Thailand has now banned the import of pigs from Myanmar, in hopes to stop the spread of the highly contagious virus any further in Asia.

There is no vaccination for African swine fever, which causes pigs to internally hemorrhage until they die.

The only option to contain the disease is to kill any contaminated animals.

Some estimates say that in China up to 200m animals may eventually be slaughtered.

The virus can last for several weeks on anything from clothes to vehicles. Allowing for it to easily travel long distances.

Eastern Europe has also been battling ‘Pig Ebola’, with the most recent cases being reported in Serbia.

While most affected countries in the region aren’t major pork producers, they remain in close proximity to key exporters further west. African swine fever has leaped into the global spotlight, as China — home to half the world’s hogs — and other Asian nations lost millions of pigs from outbreaks that began a year ago.

“The outbreak situation in eastern member states remains pressing,” Rabobank analysts said in a July report. Risks of the disease’s spread have spurred “pessimism” among producers in northern Europe and discouraged herd expansion.

If there is any good news to be had in this story, it is that American farmers may benefit from meeting the global pork demands.

… China is a willing buyer of American animal protein despite the ongoing trade war between Washington and Beijing.

“I am not sure how much more serious the trade war will get, but my expectation is that China will continue to buy U.S. pork,” said McCracken. “There is currently not enough pork (or other protein) available in the rest of the world to fully meet China’s protein needs. We expect U.S. pork, beef, and poultry to help fill the void until China can rebuild its internal supplies.”

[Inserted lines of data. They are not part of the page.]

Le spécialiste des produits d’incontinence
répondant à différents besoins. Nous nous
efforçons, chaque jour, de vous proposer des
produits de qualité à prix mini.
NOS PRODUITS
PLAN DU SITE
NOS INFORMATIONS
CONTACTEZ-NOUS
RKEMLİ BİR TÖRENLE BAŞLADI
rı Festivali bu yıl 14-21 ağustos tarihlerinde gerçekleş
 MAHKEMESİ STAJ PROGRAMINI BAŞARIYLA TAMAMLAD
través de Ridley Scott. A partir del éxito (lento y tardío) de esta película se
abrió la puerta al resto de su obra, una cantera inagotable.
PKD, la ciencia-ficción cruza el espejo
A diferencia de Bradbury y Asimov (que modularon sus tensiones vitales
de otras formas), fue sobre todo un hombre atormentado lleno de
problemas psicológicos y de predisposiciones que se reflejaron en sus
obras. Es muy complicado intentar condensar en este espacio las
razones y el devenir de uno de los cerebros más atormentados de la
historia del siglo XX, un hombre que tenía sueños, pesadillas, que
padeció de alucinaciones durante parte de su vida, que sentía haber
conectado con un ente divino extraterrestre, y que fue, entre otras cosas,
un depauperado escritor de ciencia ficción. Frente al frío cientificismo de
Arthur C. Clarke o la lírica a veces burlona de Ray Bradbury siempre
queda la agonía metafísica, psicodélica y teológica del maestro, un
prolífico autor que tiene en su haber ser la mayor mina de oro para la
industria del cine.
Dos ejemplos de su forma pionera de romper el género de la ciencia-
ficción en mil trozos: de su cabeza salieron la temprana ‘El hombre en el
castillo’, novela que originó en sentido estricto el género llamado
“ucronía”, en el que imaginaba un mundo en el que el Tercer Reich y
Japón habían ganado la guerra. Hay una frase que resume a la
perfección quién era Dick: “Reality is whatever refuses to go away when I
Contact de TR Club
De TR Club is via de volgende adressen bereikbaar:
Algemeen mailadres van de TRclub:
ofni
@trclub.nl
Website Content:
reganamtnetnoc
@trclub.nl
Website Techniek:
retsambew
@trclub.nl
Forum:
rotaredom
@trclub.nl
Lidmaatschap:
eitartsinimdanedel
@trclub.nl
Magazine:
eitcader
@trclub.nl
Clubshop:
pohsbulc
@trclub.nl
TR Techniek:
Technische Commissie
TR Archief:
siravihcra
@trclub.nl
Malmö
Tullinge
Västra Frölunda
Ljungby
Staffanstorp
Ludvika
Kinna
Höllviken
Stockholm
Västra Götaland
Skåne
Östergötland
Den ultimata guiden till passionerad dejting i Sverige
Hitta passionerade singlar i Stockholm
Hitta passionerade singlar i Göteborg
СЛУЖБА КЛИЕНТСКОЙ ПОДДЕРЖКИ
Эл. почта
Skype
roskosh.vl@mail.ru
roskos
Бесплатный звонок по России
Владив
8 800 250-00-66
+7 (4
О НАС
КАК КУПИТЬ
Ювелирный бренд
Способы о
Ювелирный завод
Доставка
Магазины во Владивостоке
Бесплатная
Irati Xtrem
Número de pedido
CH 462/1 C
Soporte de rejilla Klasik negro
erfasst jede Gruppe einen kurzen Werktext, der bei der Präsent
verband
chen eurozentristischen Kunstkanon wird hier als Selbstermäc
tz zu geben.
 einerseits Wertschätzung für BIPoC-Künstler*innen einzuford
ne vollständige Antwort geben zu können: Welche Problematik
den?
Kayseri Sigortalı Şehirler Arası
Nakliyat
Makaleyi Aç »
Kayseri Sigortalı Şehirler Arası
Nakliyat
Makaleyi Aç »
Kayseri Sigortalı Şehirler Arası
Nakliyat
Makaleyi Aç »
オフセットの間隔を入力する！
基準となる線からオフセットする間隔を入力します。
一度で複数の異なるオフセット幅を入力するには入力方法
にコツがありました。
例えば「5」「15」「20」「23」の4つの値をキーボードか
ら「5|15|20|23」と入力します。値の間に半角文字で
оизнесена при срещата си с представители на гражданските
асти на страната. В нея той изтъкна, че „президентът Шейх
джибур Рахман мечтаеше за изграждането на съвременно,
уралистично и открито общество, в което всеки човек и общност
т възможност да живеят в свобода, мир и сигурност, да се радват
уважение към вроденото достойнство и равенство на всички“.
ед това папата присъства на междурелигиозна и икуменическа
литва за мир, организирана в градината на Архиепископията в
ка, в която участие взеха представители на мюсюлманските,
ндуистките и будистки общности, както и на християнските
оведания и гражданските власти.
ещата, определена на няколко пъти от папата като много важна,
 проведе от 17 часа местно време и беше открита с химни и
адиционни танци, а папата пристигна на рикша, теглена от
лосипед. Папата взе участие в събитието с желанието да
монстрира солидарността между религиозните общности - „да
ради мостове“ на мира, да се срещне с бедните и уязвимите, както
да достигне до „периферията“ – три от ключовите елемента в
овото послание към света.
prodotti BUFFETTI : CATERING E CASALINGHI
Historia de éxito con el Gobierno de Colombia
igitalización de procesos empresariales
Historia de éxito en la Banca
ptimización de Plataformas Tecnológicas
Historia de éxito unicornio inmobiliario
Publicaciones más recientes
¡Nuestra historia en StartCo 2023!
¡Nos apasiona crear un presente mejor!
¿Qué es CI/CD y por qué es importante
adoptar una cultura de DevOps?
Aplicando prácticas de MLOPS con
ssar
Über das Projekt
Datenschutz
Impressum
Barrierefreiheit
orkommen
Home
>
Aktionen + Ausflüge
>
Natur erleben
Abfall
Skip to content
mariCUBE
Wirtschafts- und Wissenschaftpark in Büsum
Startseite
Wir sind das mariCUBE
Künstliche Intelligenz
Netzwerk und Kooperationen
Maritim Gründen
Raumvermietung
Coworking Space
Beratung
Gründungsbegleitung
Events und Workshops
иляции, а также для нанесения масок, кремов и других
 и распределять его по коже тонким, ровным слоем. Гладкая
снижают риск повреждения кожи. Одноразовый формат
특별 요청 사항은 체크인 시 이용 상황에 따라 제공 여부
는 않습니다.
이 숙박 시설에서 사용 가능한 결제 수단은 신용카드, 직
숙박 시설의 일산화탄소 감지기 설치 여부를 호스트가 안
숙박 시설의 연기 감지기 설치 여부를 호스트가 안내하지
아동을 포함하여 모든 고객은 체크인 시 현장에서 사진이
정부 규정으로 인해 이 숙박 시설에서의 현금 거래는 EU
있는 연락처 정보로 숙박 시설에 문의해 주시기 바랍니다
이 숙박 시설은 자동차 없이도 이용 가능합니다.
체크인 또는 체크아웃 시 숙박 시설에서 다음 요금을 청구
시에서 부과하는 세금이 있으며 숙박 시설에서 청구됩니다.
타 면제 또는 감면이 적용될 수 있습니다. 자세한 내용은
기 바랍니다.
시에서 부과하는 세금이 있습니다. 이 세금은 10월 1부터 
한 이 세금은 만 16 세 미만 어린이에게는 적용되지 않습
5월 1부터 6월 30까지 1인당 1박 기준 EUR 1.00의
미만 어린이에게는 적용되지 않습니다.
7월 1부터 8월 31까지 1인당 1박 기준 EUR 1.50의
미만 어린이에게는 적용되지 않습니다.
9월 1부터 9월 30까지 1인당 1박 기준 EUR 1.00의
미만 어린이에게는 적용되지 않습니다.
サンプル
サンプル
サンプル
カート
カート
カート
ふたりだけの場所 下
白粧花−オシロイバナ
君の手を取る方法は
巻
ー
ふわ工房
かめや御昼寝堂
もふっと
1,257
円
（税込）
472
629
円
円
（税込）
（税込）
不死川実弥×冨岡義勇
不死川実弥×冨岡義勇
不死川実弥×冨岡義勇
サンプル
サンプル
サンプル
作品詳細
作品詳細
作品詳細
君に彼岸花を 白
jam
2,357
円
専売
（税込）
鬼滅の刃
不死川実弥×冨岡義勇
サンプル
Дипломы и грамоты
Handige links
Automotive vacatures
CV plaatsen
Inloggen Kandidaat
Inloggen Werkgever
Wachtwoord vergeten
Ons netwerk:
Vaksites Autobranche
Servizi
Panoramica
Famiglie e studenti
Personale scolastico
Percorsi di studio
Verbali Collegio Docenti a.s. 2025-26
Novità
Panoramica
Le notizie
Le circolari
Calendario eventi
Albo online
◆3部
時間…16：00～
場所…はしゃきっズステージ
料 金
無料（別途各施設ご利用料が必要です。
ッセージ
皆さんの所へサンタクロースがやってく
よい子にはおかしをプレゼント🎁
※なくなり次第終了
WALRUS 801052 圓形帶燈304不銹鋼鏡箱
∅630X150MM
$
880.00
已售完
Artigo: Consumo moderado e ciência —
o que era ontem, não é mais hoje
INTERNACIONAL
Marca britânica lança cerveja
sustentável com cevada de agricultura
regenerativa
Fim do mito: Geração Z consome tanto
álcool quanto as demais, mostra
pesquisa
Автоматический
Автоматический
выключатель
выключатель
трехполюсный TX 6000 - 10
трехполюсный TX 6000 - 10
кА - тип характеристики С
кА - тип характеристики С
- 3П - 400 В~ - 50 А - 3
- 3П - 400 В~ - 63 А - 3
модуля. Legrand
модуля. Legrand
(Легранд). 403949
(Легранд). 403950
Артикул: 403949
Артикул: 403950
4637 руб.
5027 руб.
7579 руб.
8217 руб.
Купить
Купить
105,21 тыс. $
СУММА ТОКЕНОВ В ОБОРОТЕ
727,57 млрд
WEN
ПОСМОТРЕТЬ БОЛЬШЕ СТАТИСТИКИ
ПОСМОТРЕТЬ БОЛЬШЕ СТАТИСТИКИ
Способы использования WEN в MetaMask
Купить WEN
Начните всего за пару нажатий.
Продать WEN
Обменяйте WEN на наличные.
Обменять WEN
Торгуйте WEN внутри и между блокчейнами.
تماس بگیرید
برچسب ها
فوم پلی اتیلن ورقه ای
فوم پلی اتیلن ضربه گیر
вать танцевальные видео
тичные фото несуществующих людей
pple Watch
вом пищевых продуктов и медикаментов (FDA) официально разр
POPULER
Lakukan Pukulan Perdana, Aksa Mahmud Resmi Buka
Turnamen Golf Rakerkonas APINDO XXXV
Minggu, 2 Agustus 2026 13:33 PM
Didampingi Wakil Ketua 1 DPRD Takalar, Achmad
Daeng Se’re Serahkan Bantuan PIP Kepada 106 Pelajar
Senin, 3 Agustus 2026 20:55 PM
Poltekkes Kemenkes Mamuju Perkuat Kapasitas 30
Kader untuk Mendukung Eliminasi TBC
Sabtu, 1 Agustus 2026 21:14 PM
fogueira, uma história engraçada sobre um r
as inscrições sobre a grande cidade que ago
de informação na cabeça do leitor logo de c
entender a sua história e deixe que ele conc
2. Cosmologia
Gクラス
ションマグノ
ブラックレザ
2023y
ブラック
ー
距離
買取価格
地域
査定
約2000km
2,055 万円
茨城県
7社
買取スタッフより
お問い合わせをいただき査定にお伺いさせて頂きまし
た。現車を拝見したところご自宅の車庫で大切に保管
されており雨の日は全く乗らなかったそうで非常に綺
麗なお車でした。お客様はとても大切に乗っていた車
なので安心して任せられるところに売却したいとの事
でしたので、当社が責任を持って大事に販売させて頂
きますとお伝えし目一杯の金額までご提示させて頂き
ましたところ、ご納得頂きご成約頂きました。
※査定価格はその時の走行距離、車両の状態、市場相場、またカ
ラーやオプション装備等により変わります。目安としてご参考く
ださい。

Meanwhile, economists are worried that the escalation in meat prices in Asia could drive inflation.

“The most obvious channel through which this will impact (emerging markets) is via higher inflation,” James Swanston, assistant economist at Capital Economics, wrote in a note last week.

“If the disease spreads and increases in severity, it would probably make a notable contribution to inflation in parts of Asia … and Eastern Europe,” he said.